Work instructions -
a: Answer these questions about the article on naidid worms:
(i) According to the title, what does the worm grow for its back half when it reproduces?
(ii) How many black eyes look up at the observers through the microscope?
(iii) Where outside the lab might a person have picked up one of these worms?
b: Resume the article on naidid worms, starting right after its final sentence.

Quoted passage -
::::::::::
Getting a head in the world: when the naidid worm reproduces, it grows a new front for its back half and a new tail for its front

Natural History, Oct, 2002 by Alexandra Bely, Gregory Wray

We peer down at the tiny worm wriggling under the lens of our microscope. Four black eyes peer up at us: two from the creature's head and two from its ... other head. Two-headed worms are common in our lab, and they're common outside the lab as well. If you've ever scratched the surface of a slimy rock in a pond or stream, you may even have taken one of these miniature beasts home with you, tucked away under your fingernail.
::::::::::
Data provided -
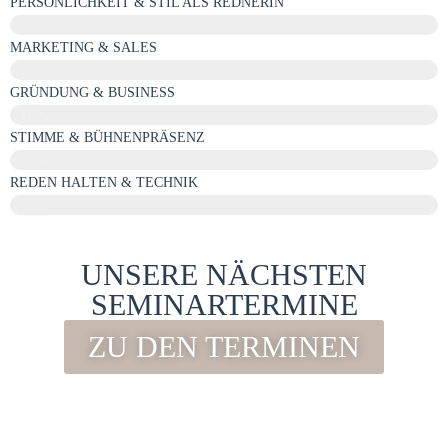
PERSÖNLICHKEIT & STIL ALS REDNERIN
5%
MARKETING & SALES
25%
GRÜNDUNG & BUSINESS
10%
STIMME & BÜHNENPRÄSENZ
25%
REDEN HALTEN & TECHNIK
35%
UNSERE NÄCHSTEN
SEMINARTERMINE
ZU DEN TERMINEN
::::::::::
Answers to this exercise -
a:
(i) A new front.
(ii) Four.
(iii) From the surface of a slimy rock in a pond or stream, carried home under a fingernail.

b:
The bizarre worms we study are called naidids. They are members of the phylum Annelida, the group that includes segmented worms such as leeches, tube worms, and the familiar earthworm. Although naidids are widespread and abundant in ponds, streams, marshes, and other freshwater pools, we know relatively little about them, in part because of their size. Most are tiny; members of the largest species grow to about the size of a toothbrush bristle. A naidid's body is nearly transparent, allowing easy viewing of its inner workings: its bilobed brain, its pulsating blood vessels, its muscles and stomach, and even its lunch are plainly visible to anyone who cares to look. Also hard to miss, of course, are its two heads, complete with two pairs of eyes, two mouths, and two brains. One head is just where you would expect it, at the front end of the animal. The second head is right in the middle of its body.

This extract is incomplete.